Lettere in redazione
Guerra al terrorismo e «danni collaterali»
Nella mia memoria di bambino è rimasto il ricordo di mio nonno durante la guerra. Quando i soldati tedeschi si fermavano a bivaccare nel nostro cascinale, a caccia di partigiani, il nonno, uomo giusto e pacifico, raccoglieva le donne in una stanza al piano terra e si ritirava con me al primo piano per la notte. Dopo avermi messo a letto, prendeva posto su una sedia in un angolo della stanza. Davanti a sè teneva pronta, in bell’ordine, una serie di coltellacci da cucina. Grazie al Cielo non ebbe mai a servirsi di quei coltelli, ma senza volere mi fece conoscere l’orrore della guerra, che può distruggere in chiunque ogni traccia di umanità. Come faccio oggi a condannare il kamikaze, o il soldato che non risparmia il nemico indifeso, o infierisce sul cadavere di chi un attimo prima avrebbe potuto ucciderlo? Io non condanno i singoli gesti, né mi chiedo quali siano i più crudeli; condanno la guerra, ovunque e sempre.

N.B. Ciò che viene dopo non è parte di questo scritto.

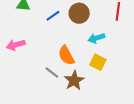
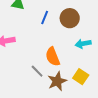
blue line: (53, 16) -> (45, 18), turned -40
yellow square: (98, 62) -> (81, 77), moved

A Toni dell’Olio, che esprimeva analoghi pensieri pacifisti, un «grosso maestro di pensiero» dei nostri tempi ha chiesto polemicamente se i terroristi debbano essere contrastati a sputi in faccia. Molti sostengono infatti che a volte la guerra è necessaria, che occorre eliminare il terrorismo, che in certi casi si è costretti addirittura ad usare la violenza, anche a costo di mettere in conto i prevedibili «effetti collaterali» (leggi: vittime innocenti) per contrastare, o magari per prevenire mali peggiori. Sinceramente non riesco a immaginare catastrofe più nera di un bambino innocente che perisce in un bombardamento. Forse se ne fa una questione di distanza, di quantità, di probabilità, criteri a mio avviso poco adatti a influire sulle scelte morali di una persona o sulle opzioni politiche di un governo che aspirasse al mio consenso. Mi ripugna accettare una dottrina che pianifichi catastrofi certe, ma lontane, e a spese di altri, pur di scongiurare danni (incerti) dietro l’uscio di casa.